Spaceforce: Rogue Universe PC Review

I must admit, despite being quite a fan of space-based shooters, I often find it pretty difficult to explain what makes some of them good, and some bad. What makes me play the original X: Beyond the Frontier over the much glossier X3? Why are internet forums still chock full of people claiming that the eight year-old Freespace 2 is the king of the genre? And, most pertinently of all, why have I recently been spending more time with Beyond the Red Line – an unfinished, home-made game based around the excellent Battlestar Galactica remake – than I have with Spaceforce: Rogue Universe?

Alright, so that’s not totally fair. Beyond the Red Line isn’t a ‘game’, per se – it’s a stand-alone modification for Freespace 2, and therefore takes the majority of its host’s finely tuned physics and the like that made it ‘feel’ right in the first place. Plus, it’s not actually finished yet. But the free demo shows a great of promise, and it speaks volumes that something put together by a bunch of nerds in their spare time can easily rival a ‘proper’ game, doesn’t it?

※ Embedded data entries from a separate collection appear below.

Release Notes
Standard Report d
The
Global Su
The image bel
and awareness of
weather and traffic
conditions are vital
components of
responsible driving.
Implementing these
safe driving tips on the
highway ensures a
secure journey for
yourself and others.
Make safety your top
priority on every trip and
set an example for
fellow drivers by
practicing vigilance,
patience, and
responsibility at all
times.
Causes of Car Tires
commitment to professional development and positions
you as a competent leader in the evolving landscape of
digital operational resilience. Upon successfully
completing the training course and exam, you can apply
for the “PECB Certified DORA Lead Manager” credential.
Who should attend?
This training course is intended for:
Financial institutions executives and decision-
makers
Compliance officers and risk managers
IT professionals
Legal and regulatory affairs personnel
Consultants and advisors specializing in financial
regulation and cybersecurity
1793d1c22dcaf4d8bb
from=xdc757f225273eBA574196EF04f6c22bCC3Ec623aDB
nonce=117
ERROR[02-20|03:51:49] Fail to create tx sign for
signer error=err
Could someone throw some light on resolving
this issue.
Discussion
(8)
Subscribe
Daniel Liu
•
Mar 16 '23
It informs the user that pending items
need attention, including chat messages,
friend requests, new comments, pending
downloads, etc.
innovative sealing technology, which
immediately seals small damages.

Spaceforce is a member of the increasingly popular space-flighty-tradey-shooty genre, and offers you two ways of tackling its vast universe. First up is ‘story mode’, that has you playing a young pilot trying to track down his missing sister whilst having some hang-up about his dead father. I can’t really tell you much more than that, not for fear of spoiling it, but because the plot was so badly written and acted that I completely lost interest in it after about ten minutes. Then there’s ‘free mode’, which is exactly what you’d imagine it to be. You pick your character’s race and the ship you want (you can only choose the most basic models, obviously), and you’re thrown into the universe to fend for yourself. Trouble is, both of these modes are flawed, just in different ways.

Story mode, the one you’ll want to dive into first in the hope that the addition of a structured narrative will help you ease into the game, is badly paced and pretty unforgiving. After some embarrassing FMV, you’re told to go and activate a bunch of satellites as your final training mission, at which point a bunch of pirates appear out of nowhere. “Steady on,” you think, “why is the game throwing me into life-or-death combat before I’ve had even the most basic controls explained to me?” – well, hey, don’t worry, because your ship’s computer will step in to help you out. If you want to fire your lasers, she says, you need to press the FIRE PRIMARY WEAPON button. Targeting, on the other hand, is handled by pressing the TARGET NEAREST ATTACKER button. Well, thanks a bunch. I’ll just spend the next twenty minutes hitting ESC and checking the unintuitive controls in the options screen every five seconds, thus more or less completely ruining the experience. Seriously – thanks. Dogfighting is, at first, a confusing and tedious affair – and once the confusion is out of the way, you’re just left with the tedium. The trouble with space is that there’s not a lot in it – if you’ve just got a couple of ships endlessly circling around each other, the fight won’t be very interesting. You need to populate the place if you want things to be exciting – make the player think they’re in a believable world, or give him more complicated objectives other than ‘shoot the other guy’. That’s not all that’s wrong with it, either. For a game that talks like it wants you to go wherever the hell you like and go exploring or trading, Spaceforce’s story mode spends an awful lot of time telling you to hop to the next sector and, um, shoot some more pirates to trigger another godawful cut-scene.

Free mode, on the other hand, suffers from being the exact opposite of this. While story mode seems intent on leading you by the hand every step of the way, free mode just drops you in the universe and says “There – off you go”. If there really was a decent game hiding away here, you could commend the developers for taking such a brave stance – after all, X: Beyond the Frontier pulled it off pretty well. As it is, you just find yourself struggling to even bother exploring the vacuous world the developers have created, as you’re given no real motivation or clue as to what you’re meant to be doing. You can get into the odd scrap with a space pirate, but really, why would you? They rarely seem to carry any decent cargo for you to steal, and fighting them certainly isn’t much fun.

Oh, and the RPG elements. The ones you won’t even realise are there until you buy a shiny new weapon, try to fit it to your ship, and are told that you can’t because your weapon proficiency isn’t high enough. What? Weapon proficiency? I’ve been pointing my old weapon at pirates and blasting the hell out of them for the last two hours, so you’ll forgive me for thinking that my weapon proficiency is just fine, thanks.

The main problem with Spaceforce is it doesn’t seem to want to show you what the game’s all about – and the stuff it’s eager to show you is all fairly dire. The game does look spectacular, mind – you can see that much from the screenshots – and if you think that’s enough to merit your twenty quid, then by all means go for it. Personally, I’m off to play the Beyond the Red Line demo, again. Cheerio!

Might be secretly really good – but if you’ve actually got the patience to find that out, you’re a better man than most.